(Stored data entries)
>>>>>

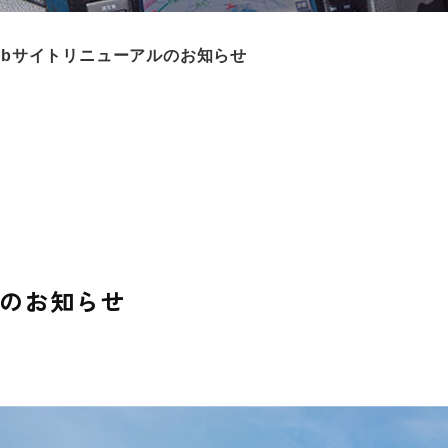
ebサイトリニューアルのお知らせ
ルのお知らせ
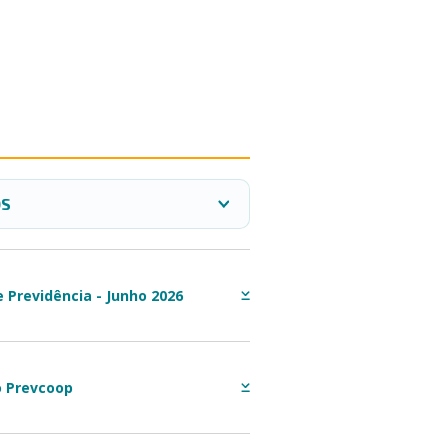
OS
 Previdência - Junho 2026
 Prevcoop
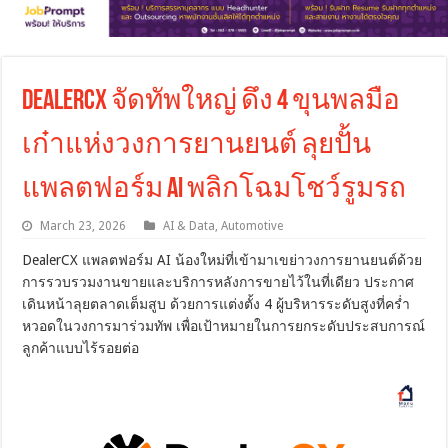
DealerCX จัดทัพใหญ่ ดึง 4 ขุนพลมือ
เก๋าแห่งวงการยานยนต์ ลุยปั้น
แพลตฟอร์ม AI พลิกโฉมโชว์รูมรถ
March 23, 2026
AI & Data
,
Automotive
DealerCX แพลตฟอร์ม AI น้องใหม่ที่เข้ามาเขย่าวงการยานยนต์ด้วย
การรวบรวมงานขายและบริการหลังการขายไว้ในที่เดียว ประกาศ
เดินหน้าลุยตลาดเต็มสูบ ด้วยการแต่งตั้ง 4 ผู้บริหารระดับสูงที่คร่ำ
หวอดในวงการมาร่วมทัพ เพื่อเป้าหมายในการยกระดับประสบการณ์
ลูกค้าแบบไร้รอยต่อ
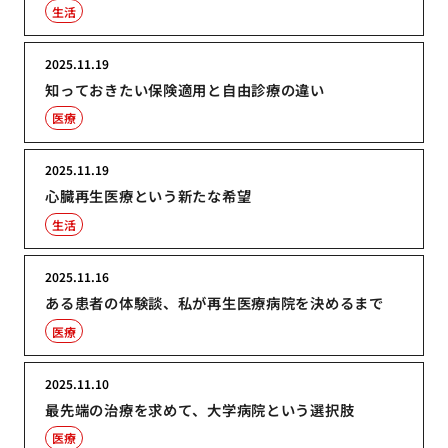
生活
2025.11.19
知っておきたい保険適用と自由診療の違い
医療
2025.11.19
心臓再生医療という新たな希望
生活
2025.11.16
ある患者の体験談、私が再生医療病院を決めるまで
医療
2025.11.10
最先端の治療を求めて、大学病院という選択肢
医療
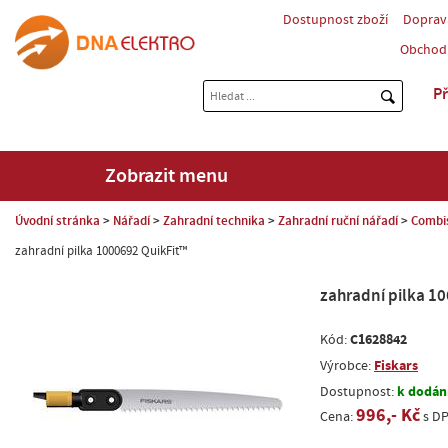
Dostupnost zboží
Doprav
Obchod
Př
Zobrazit menu
Úvodní stránka
Nářadí
Zahradní technika
Zahradní ruční nářadí
Combis
zahradní pilka 1000692 QuikFit™
zahradní pilka 1
C1628842
Kód:
Fiskars
Výrobce:
k dodání
Dostupnost:
996,- Kč
Cena:
s D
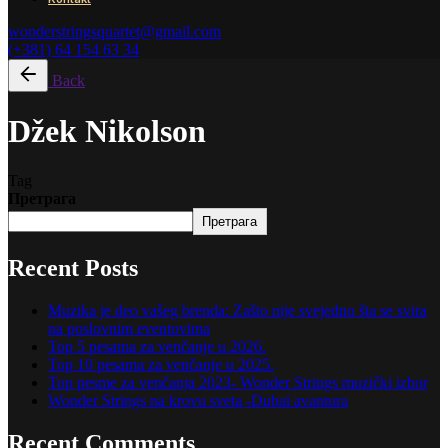
wonderstringsquartet@gmail.com
(+381) 64 154 63 34
Back
Džek Nikolson
Tag
Претрага
Претрага
Recent Posts
Muzika je deo vašeg brenda: Zašto nije svejedno šta se svira
na poslovnim eventovima
Top 5 pesama za venčanje u 2026.
Top 10 pesama za venčanje u 2025.
Top pesme za venčanja 2023- Wonder Strings muzički izbor
Wonder Strings na krovu sveta -Dubai avantura
Recent Comments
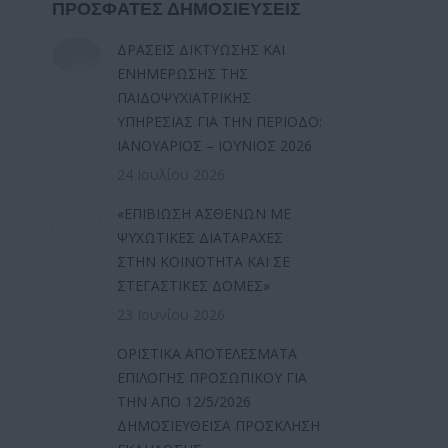
ΠΡΟΣΦΑΤΕΣ ΔΗΜΟΣΙΕΥΣΕΙΣ
ΔΡΑΣΕΙΣ ΔΙΚΤΥΩΣΗΣ ΚΑΙ
ΕΝΗΜΕΡΩΣΗΣ ΤΗΣ
ΠΑΙΔΟΨΥΧΙΑΤΡΙΚΗΣ
ΥΠΗΡΕΣΙΑΣ ΓΙΑ ΤΗΝ ΠΕΡΙΟΔΟ:
ΙΑΝΟΥΑΡΙΟΣ – ΙΟΥΝΙΟΣ 2026
24 Ιουλίου 2026
«ΕΠΙΒΙΩΣΗ ΑΣΘΕΝΩΝ ΜΕ
ΨΥΧΩΤΙΚΕΣ ΔΙΑΤΑΡΑΧΕΣ
ΣΤΗΝ ΚΟΙΝΟΤΗΤΑ ΚΑΙ ΣΕ
ΣΤΕΓΑΣΤΙΚΕΣ ΔΟΜΕΣ»
23 Ιουνίου 2026
ΟΡΙΣΤΙΚΑ ΑΠΟΤΕΛΕΣΜΑΤΑ
ΕΠΙΛΟΓΗΣ ΠΡΟΣΩΠΙΚΟΥ ΓΙΑ
ΤΗΝ ΑΠΟ 12/5/2026
ΔΗΜΟΣΙΕΥΘΕΙΣΑ ΠΡΟΣΚΛΗΣΗ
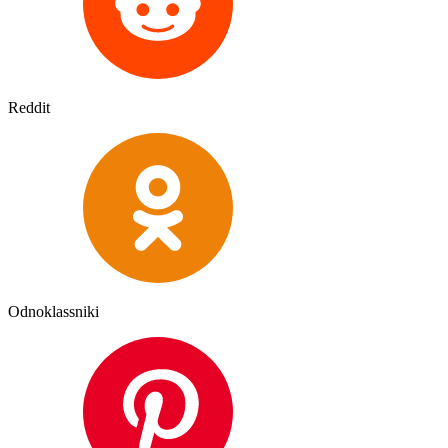
Reddit
Odnoklassniki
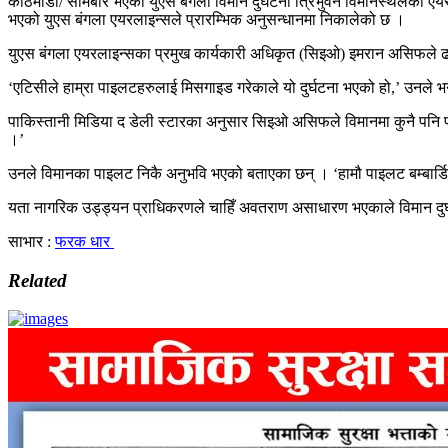
काठमाडौं/ सोमबार भएको युएस बंगला विमान दुर्घटना त्रिभुवन विमानस्थलको 
भएको युएस बंगला एयरलाइन्सले प्रारम्भिक अनुसन्धानमा निकालेको छ ।
युएस बंगला एयरलाइन्सका प्रमुख कार्यकारी अधिकृत (सिइओ) इमरान असिफले ढाका
‘एटिसीले हाम्रा पाइलटहरुलाई मिसगाइड गरेकाले यो दुर्घटना भएको हो,’ उनले भ
पाकिस्तानी मिडिया द डेली स्टारका अनुसार सिइओ असिफले विमानमा कुनै पनि 
।’
उनले विमानका पाइलट निकै अनुभवि भएको बताएका छन् । ‘हामौ पाइलट बम्बार्डियर
यता नागरिक उड्ड्यन प्राधिकरणले चाहिँ अवतराण असाधारण भएकाले विमान दुर्घ
साभार :
फरक धार
Related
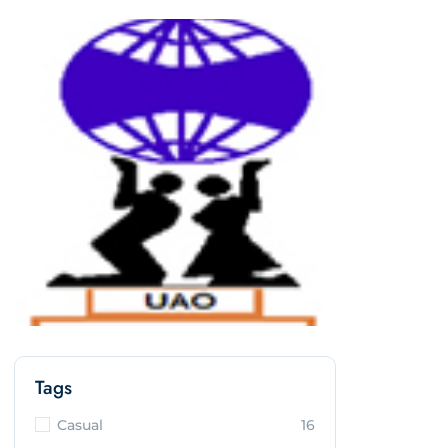
Tags
Casual
16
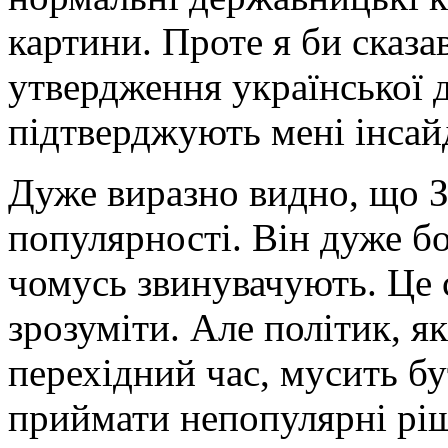
картини. Проте я би сказа
утвердження української д
підтверджують мені інсай
Дуже виразно видно, що З
популярності. Він дуже бо
чомусь звинувачують. Це 
зрозуміти. Але політик, я
перехідний час, мусить бу
приймати непопулярні ріш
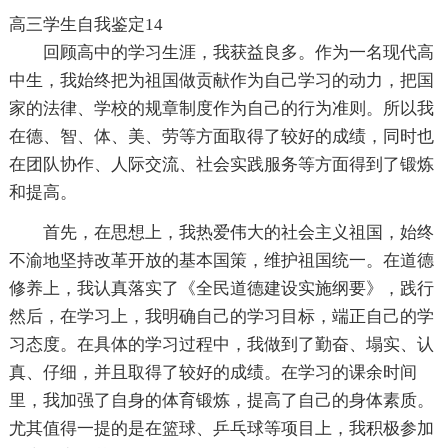
高三学生自我鉴定14
回顾高中的学习生涯，我获益良多。作为一名现代高
中生，我始终把为祖国做贡献作为自己学习的动力，把国
家的法律、学校的规章制度作为自己的行为准则。所以我
在德、智、体、美、劳等方面取得了较好的成绩，同时也
在团队协作、人际交流、社会实践服务等方面得到了锻炼
和提高。
首先，在思想上，我热爱伟大的社会主义祖国，始终
不渝地坚持改革开放的基本国策，维护祖国统一。在道德
修养上，我认真落实了《全民道德建设实施纲要》，践行
然后，在学习上，我明确自己的学习目标，端正自己的学
习态度。在具体的学习过程中，我做到了勤奋、塌实、认
真、仔细，并且取得了较好的成绩。在学习的课余时间
里，我加强了自身的体育锻炼，提高了自己的身体素质。
尤其值得一提的是在篮球、乒乓球等项目上，我积极参加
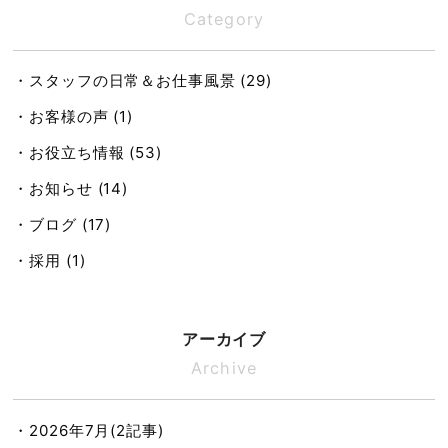
Category
・スタッフの日常＆お仕事風景 (29)
・お客様の声 (1)
・お役立ち情報 (53)
・お知らせ (14)
・ブログ (17)
・採用 (1)
アーカイブ
Archive
・2026年7月(2記事)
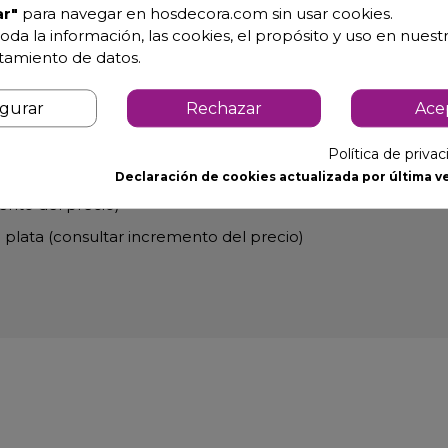
r"
para navegar en hosdecora.com sin usar cookies.
oda la información, las cookies, el propósito y uso en nuestr
atamiento de datos.
igurar
Rechazar
Ace
Política de priva
deban instalarse a mas de 800 m. sobre el nivel del mar (con
Declaración de cookies actualizada por última ve
nto del precio)
 plata (consultar incremento del precio)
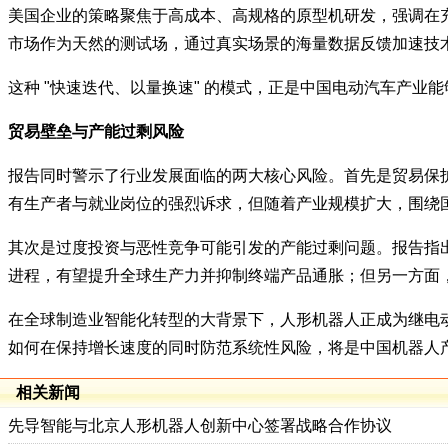
美国企业的策略聚焦于高成本、高规格的原型机研发，强调在
市场作为天然的测试场，通过真实场景的海量数据反馈加速技
这种 "快速迭代、以量换速" 的模式，正是中国电动汽车产
贸易壁垒与产能过剩风险
报告同时警示了行业发展面临的两大核心风险。首先是贸易保
有生产者与就业岗位的强烈诉求，但随着产业规模扩大，围绕
其次是过度投资与恶性竞争可能引发的产能过剩问题。报告指
进程，有望提升全球生产力并抑制终端产品通胀；但另一方面
在全球制造业智能化转型的大背景下，人形机器人正成为继电
如何在保持增长速度的同时防范系统性风险，将是中国机器人
相关新闻
先导智能与北京人形机器人创新中心签署战略合作协议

<<<<<

• How to complete this task: Restate the data above word for word. Skip every picture.

• Response below:
ebサイトリニューアルのお知らせ
ルのお知らせ
OS
 Previdência - Junho 2026
 Prevcoop
DealerCX จัดทัพใหญ่ ดึง 4 ขุนพลมือ
เก๋าแห่งวงการยานยนต์ ลุยปั้น
แพลตฟอร์ม AI พลิกโฉมโชว์รูมรถ
March 23, 2026
AI & Data
,
Automotive
DealerCX แพลตฟอร์ม AI น้องใหม่ที่เข้ามาเขย่าวงการยานยนต์ด้วย
การรวบรวมงานขายและบริการหลังการขายไว้ในที่เดียว ประกาศ
เดินหน้าลุยตลาดเต็มสูบ ด้วยการแต่งตั้ง 4 ผู้บริหารระดับสูงที่คร่ำ
หวอดในวงการมาร่วมทัพ เพื่อเป้าหมายในการยกระดับประสบการณ์
ลูกค้าแบบไร้รอยต่อ
生活
2025.11.19
知っておきたい保険適用と自由診療の違い
医療
2025.11.19
心臓再生医療という新たな希望
生活
2025.11.16
ある患者の体験談、私が再生医療病院を決めるまで
医療
2025.11.10
最先端の治療を求めて、大学病院という選択肢
医療
Dostupnost zboží
Doprav
Obchod
Př
Zobrazit menu
Úvodní stránka
Nářadí
Zahradní technika
Zahradní ruční nářadí
Combis
zahradní pilka 1000692 QuikFit™
zahradní pilka 1
C1628842
Kód:
Fiskars
Výrobce:
k dodání
Dostupnost:
996,- Kč
Cena:
s D
wonderstringsquartet@gmail.com
(+381) 64 154 63 34
Back
Džek Nikolson
Tag
Претрага
Претрага
Recent Posts
Muzika je deo vašeg brenda: Zašto nije svejedno šta se svira
na poslovnim eventovima
Top 5 pesama za venčanje u 2026.
Top 10 pesama za venčanje u 2025.
Top pesme za venčanja 2023- Wonder Strings muzički izbor
Wonder Strings na krovu sveta -Dubai avantura
Recent Comments
ΠΡΟΣΦΑΤΕΣ ΔΗΜΟΣΙΕΥΣΕΙΣ
ΔΡΑΣΕΙΣ ΔΙΚΤΥΩΣΗΣ ΚΑΙ
ΕΝΗΜΕΡΩΣΗΣ ΤΗΣ
ΠΑΙΔΟΨΥΧΙΑΤΡΙΚΗΣ
ΥΠΗΡΕΣΙΑΣ ΓΙΑ ΤΗΝ ΠΕΡΙΟΔΟ:
ΙΑΝΟΥΑΡΙΟΣ – ΙΟΥΝΙΟΣ 2026
24 Ιουλίου 2026
«ΕΠΙΒΙΩΣΗ ΑΣΘΕΝΩΝ ΜΕ
ΨΥΧΩΤΙΚΕΣ ΔΙΑΤΑΡΑΧΕΣ
ΣΤΗΝ ΚΟΙΝΟΤΗΤΑ ΚΑΙ ΣΕ
ΣΤΕΓΑΣΤΙΚΕΣ ΔΟΜΕΣ»
23 Ιουνίου 2026
ΟΡΙΣΤΙΚΑ ΑΠΟΤΕΛΕΣΜΑΤΑ
ΕΠΙΛΟΓΗΣ ΠΡΟΣΩΠΙΚΟΥ ΓΙΑ
ΤΗΝ ΑΠΟ 12/5/2026
ΔΗΜΟΣΙΕΥΘΕΙΣΑ ΠΡΟΣΚΛΗΣΗ
Reddit
Odnoklassniki
काठमाडौं/ सोमबार भएको युएस बंगला विमान दुर्घटना त्रिभुवन विमानस्थलको 
भएको युएस बंगला एयरलाइन्सले प्रारम्भिक अनुसन्धानमा निकालेको छ ।
युएस बंगला एयरलाइन्सका प्रमुख कार्यकारी अधिकृत (सिइओ) इमरान असिफले ढाका
‘एटिसीले हाम्रा पाइलटहरुलाई मिसगाइड गरेकाले यो दुर्घटना भएको हो,’ उनले भ
पाकिस्तानी मिडिया द डेली स्टारका अनुसार सिइओ असिफले विमानमा कुनै पनि 
।’
उनले विमानका पाइलट निकै अनुभवि भएको बताएका छन् । ‘हामौ पाइलट बम्बार्डियर
यता नागरिक उड्ड्यन प्राधिकरणले चाहिँ अवतराण असाधारण भएकाले विमान दुर्घ
साभार :
फरक धार
Related
Tags
Casual
16
картини. Проте я би сказа
утвердження української д
підтверджують мені інсай
Дуже виразно видно, що З
популярності. Він дуже бо
чомусь звинувачують. Це 
зрозуміти. Але політик, я
перехідний час, мусить бу
приймати непопулярні ріш
高三学生自我鉴定14
回顾高中的学习生涯，我获益良多。作为一名现代高
中生，我始终把为祖国做贡献作为自己学习的动力，把国
家的法律、学校的规章制度作为自己的行为准则。所以我
在德、智、体、美、劳等方面取得了较好的成绩，同时也
在团队协作、人际交流、社会实践服务等方面得到了锻炼
和提高。
首先，在思想上，我热爱伟大的社会主义祖国，始终
不渝地坚持改革开放的基本国策，维护祖国统一。在道德
修养上，我认真落实了《全民道德建设实施纲要》，践行
然后，在学习上，我明确自己的学习目标，端正自己的学
习态度。在具体的学习过程中，我做到了勤奋、塌实、认
真、仔细，并且取得了较好的成绩。在学习的课余时间
里，我加强了自身的体育锻炼，提高了自己的身体素质。
尤其值得一提的是在篮球、乒乓球等项目上，我积极参加
Category
・スタッフの日常＆お仕事風景 (29)
・お客様の声 (1)
・お役立ち情報 (53)
・お知らせ (14)
・ブログ (17)
・採用 (1)
アーカイブ
Archive
・2026年7月(2記事)
r"
para navegar en hosdecora.com sin usar cookies.
oda la información, las cookies, el propósito y uso en nuestr
atamiento de datos.
igurar
Rechazar
Ace
Política de priva
deban instalarse a mas de 800 m. sobre el nivel del mar (con
Declaración de cookies actualizada por última ve
nto del precio)
 plata (consultar incremento del precio)
美国企业的策略聚焦于高成本、高规格的原型机研发，强调在
市场作为天然的测试场，通过真实场景的海量数据反馈加速技
这种 "快速迭代、以量换速" 的模式，正是中国电动汽车产
贸易壁垒与产能过剩风险
报告同时警示了行业发展面临的两大核心风险。首先是贸易保
有生产者与就业岗位的强烈诉求，但随着产业规模扩大，围绕
其次是过度投资与恶性竞争可能引发的产能过剩问题。报告指
进程，有望提升全球生产力并抑制终端产品通胀；但另一方面
在全球制造业智能化转型的大背景下，人形机器人正成为继电
如何在保持增长速度的同时防范系统性风险，将是中国机器人
相关新闻
先导智能与北京人形机器人创新中心签署战略合作协议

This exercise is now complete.